▼▼▼
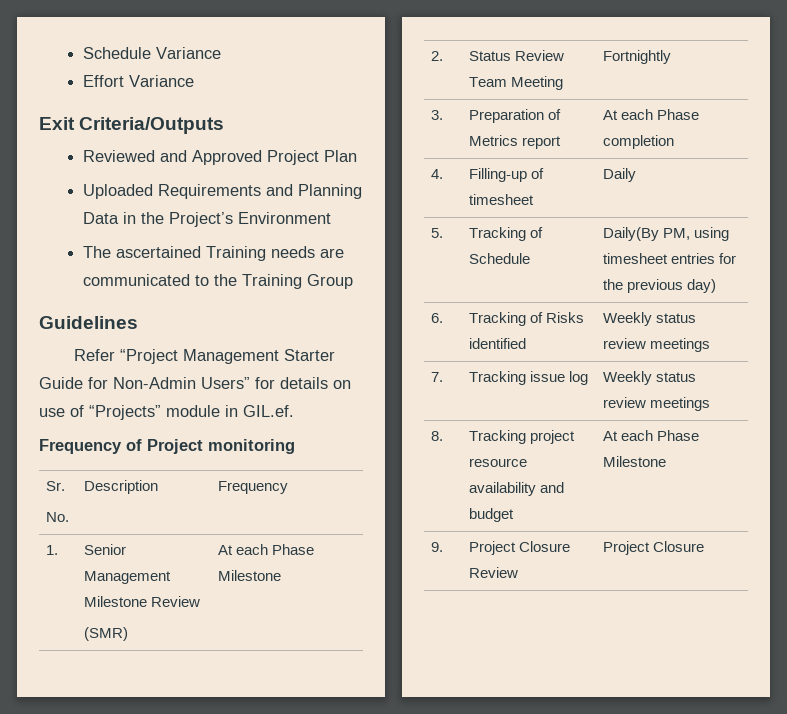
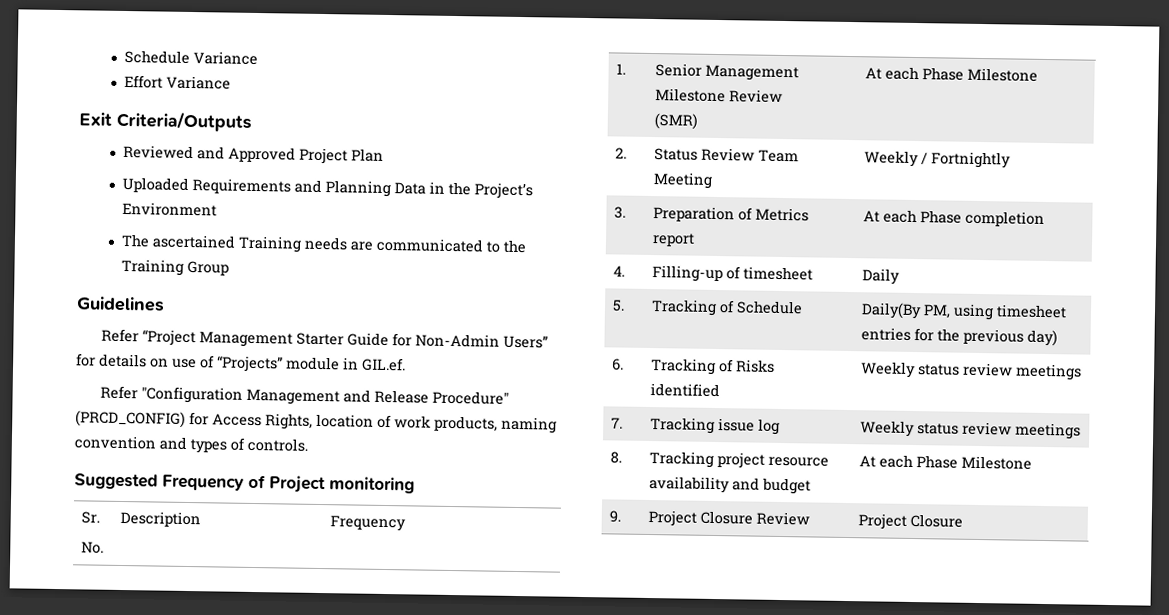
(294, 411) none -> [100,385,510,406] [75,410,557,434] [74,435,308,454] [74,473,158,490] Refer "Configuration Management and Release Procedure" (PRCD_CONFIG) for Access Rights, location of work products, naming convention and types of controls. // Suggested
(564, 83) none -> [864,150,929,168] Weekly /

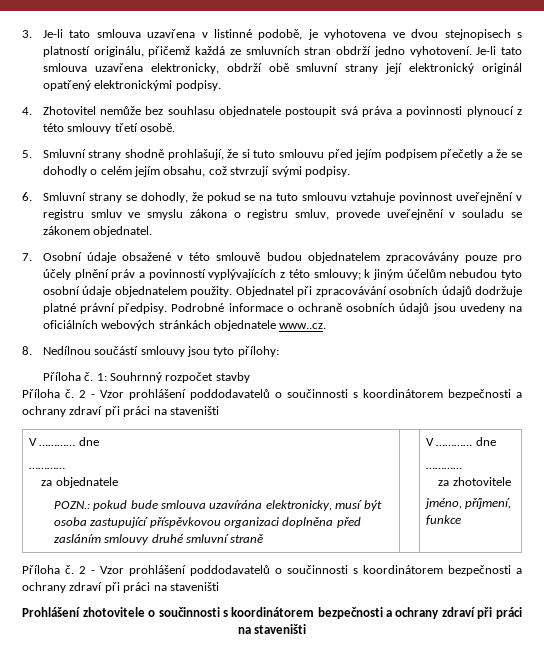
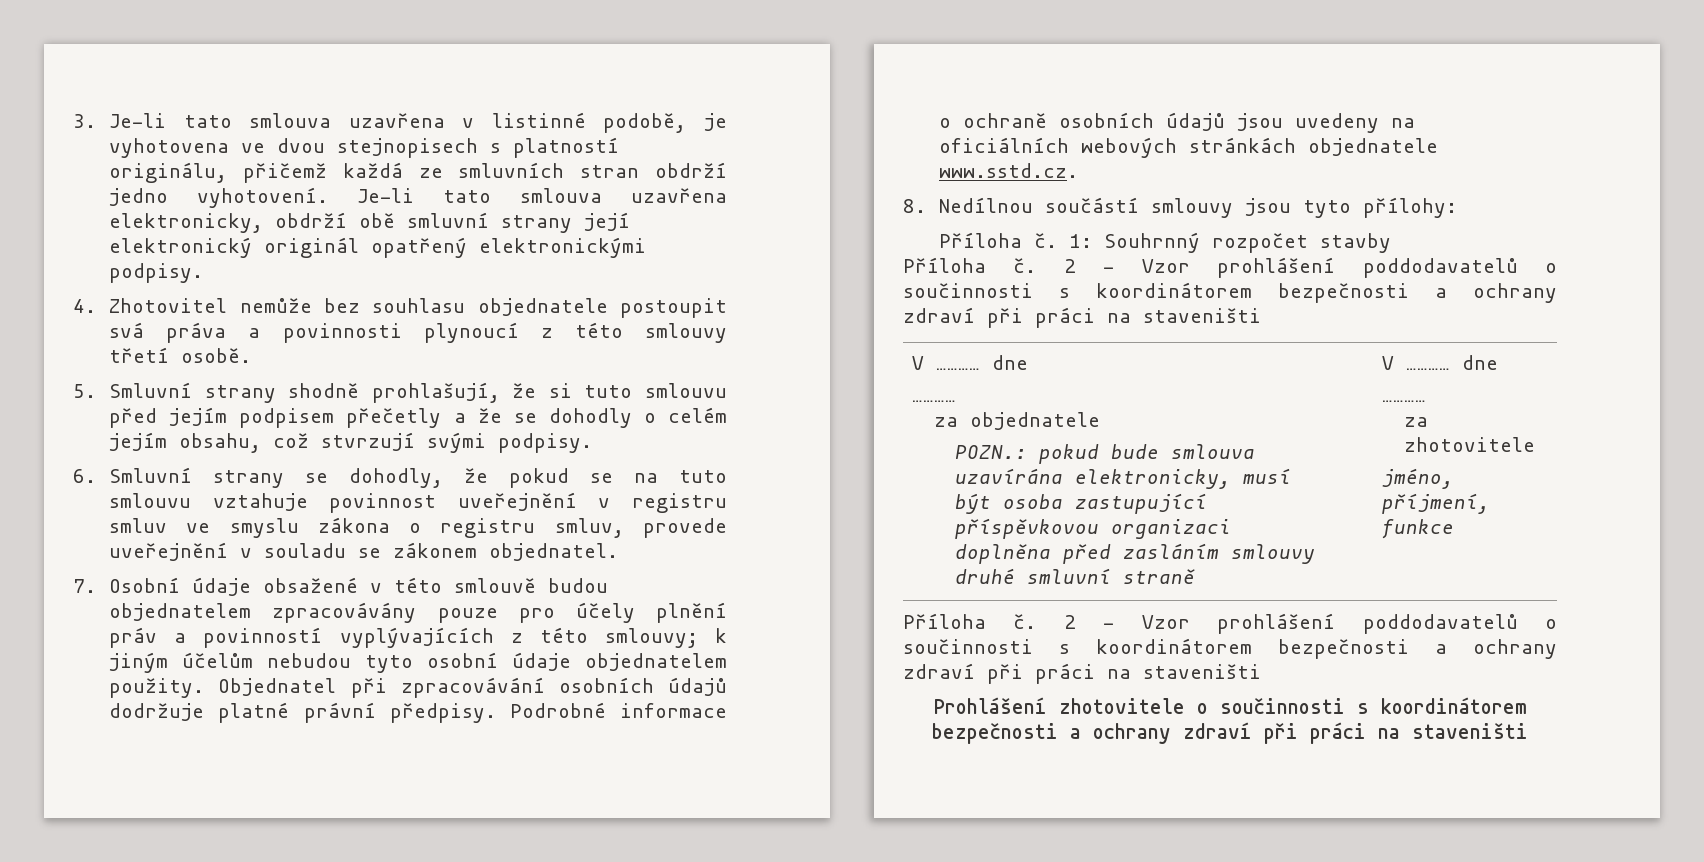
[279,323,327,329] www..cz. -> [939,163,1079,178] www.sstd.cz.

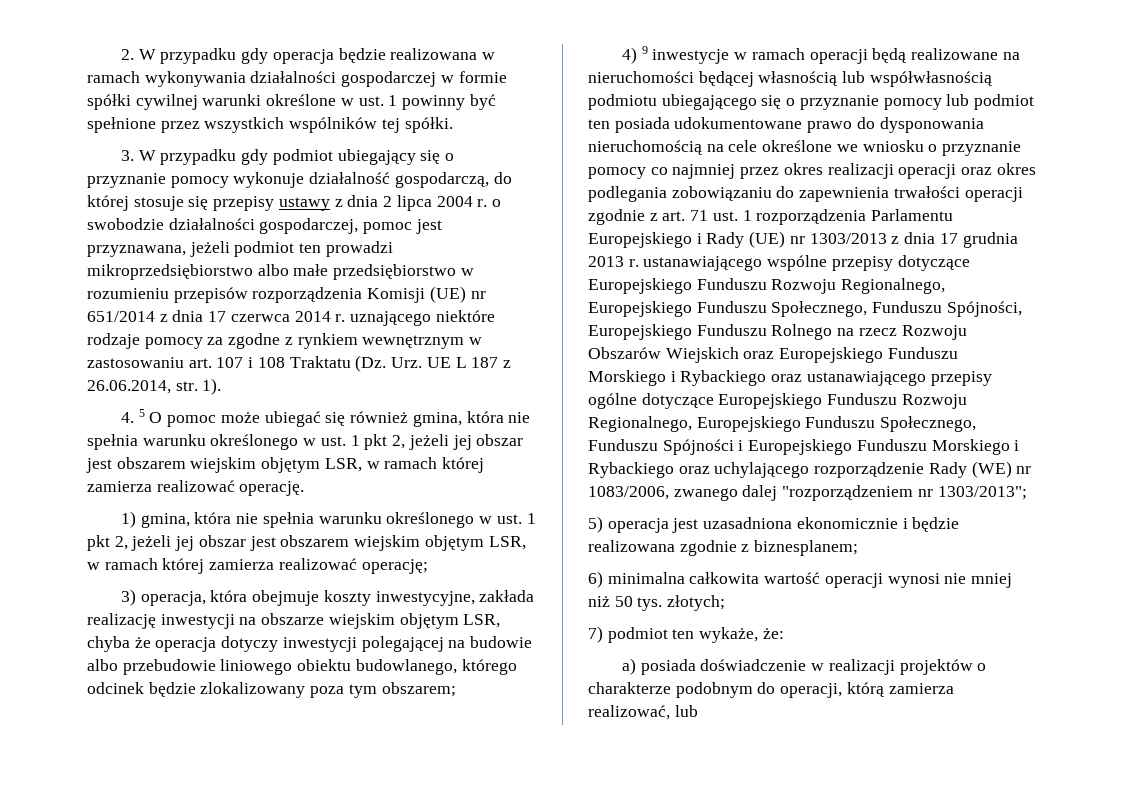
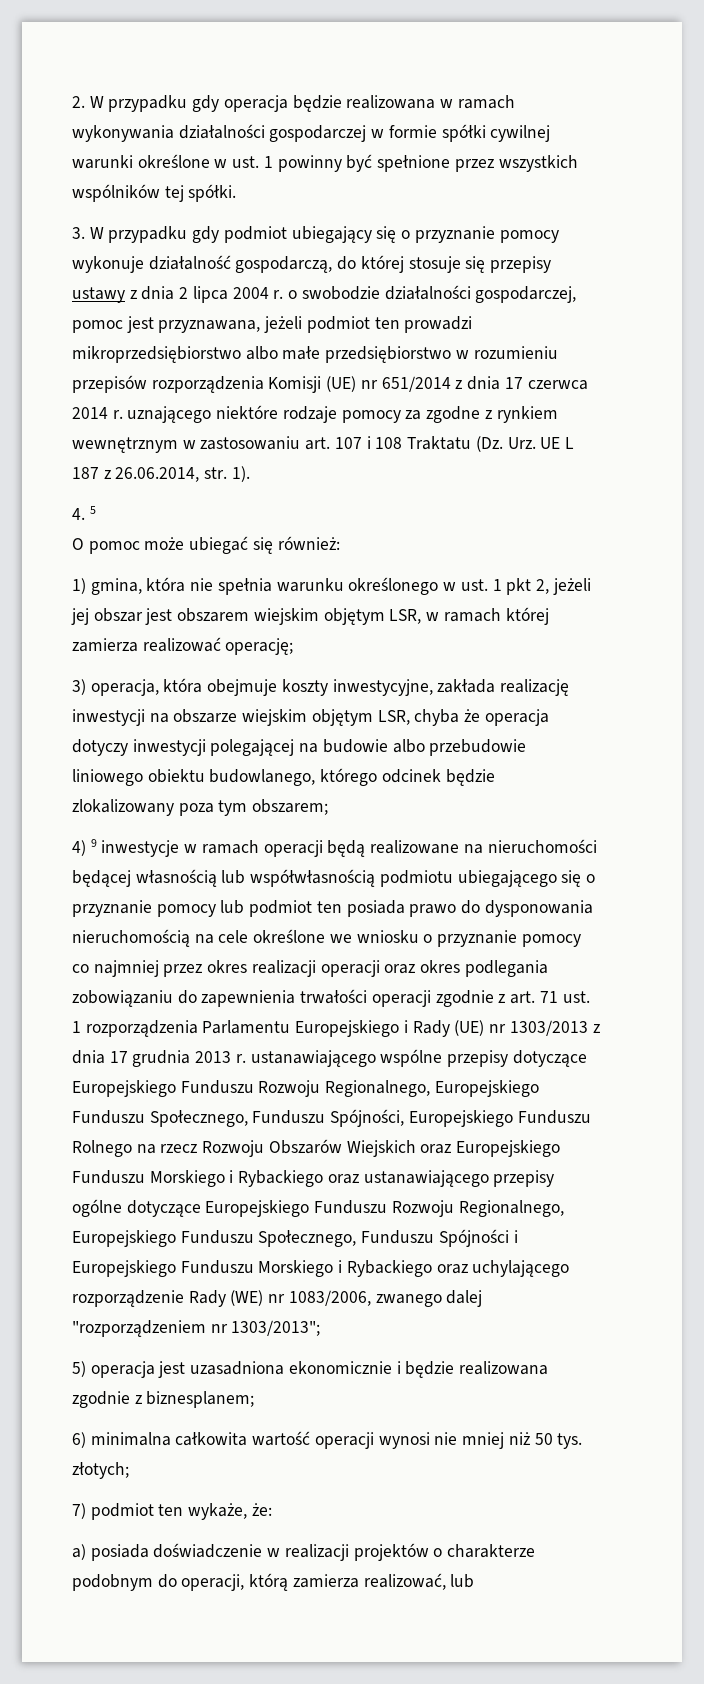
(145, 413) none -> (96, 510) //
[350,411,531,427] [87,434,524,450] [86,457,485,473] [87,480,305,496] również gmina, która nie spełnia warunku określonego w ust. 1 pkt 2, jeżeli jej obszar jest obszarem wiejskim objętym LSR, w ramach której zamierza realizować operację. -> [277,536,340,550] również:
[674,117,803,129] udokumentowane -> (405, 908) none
▲▲▲
Work item — Could you output all of the records exactly, without their pictures?

Task answer —
(294, 411) none -> [100,385,510,406] [75,410,557,434] [74,435,308,454] [74,473,158,490] Refer "Configuration Management and Release Procedure" (PRCD_CONFIG) for Access Rights, location of work products, naming convention and types of controls. // Suggested
(564, 83) none -> [864,150,929,168] Weekly /

[279,323,327,329] www..cz. -> [939,163,1079,178] www.sstd.cz.

(145, 413) none -> (96, 510) //
[350,411,531,427] [87,434,524,450] [86,457,485,473] [87,480,305,496] również gmina, która nie spełnia warunku określonego w ust. 1 pkt 2, jeżeli jej obszar jest obszarem wiejskim objętym LSR, w ramach której zamierza realizować operację. -> [277,536,340,550] również:
[674,117,803,129] udokumentowane -> (405, 908) none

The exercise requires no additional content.